» **What the task asks**
Print the entries below again exactly as they stand, but skip any picture.

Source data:
════════════════════

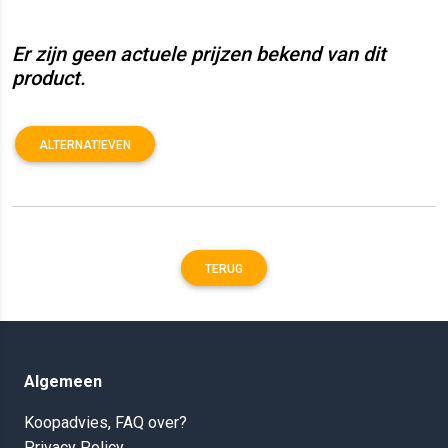
Er zijn geen actuele prijzen bekend van dit
product.
ALTERNATIEVEN
TERUG
Algemeen
Koopadvies, FAQ over?
Privacy Policy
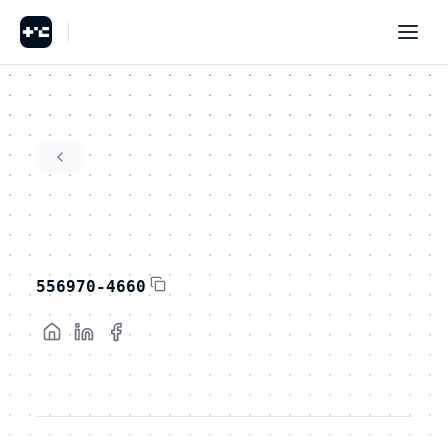
556970-4660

════════════════════

» **Result**
Er zijn geen actuele prijzen bekend van dit
product.
ALTERNATIEVEN
TERUG
Algemeen
Koopadvies, FAQ over?
Privacy Policy
556970-4660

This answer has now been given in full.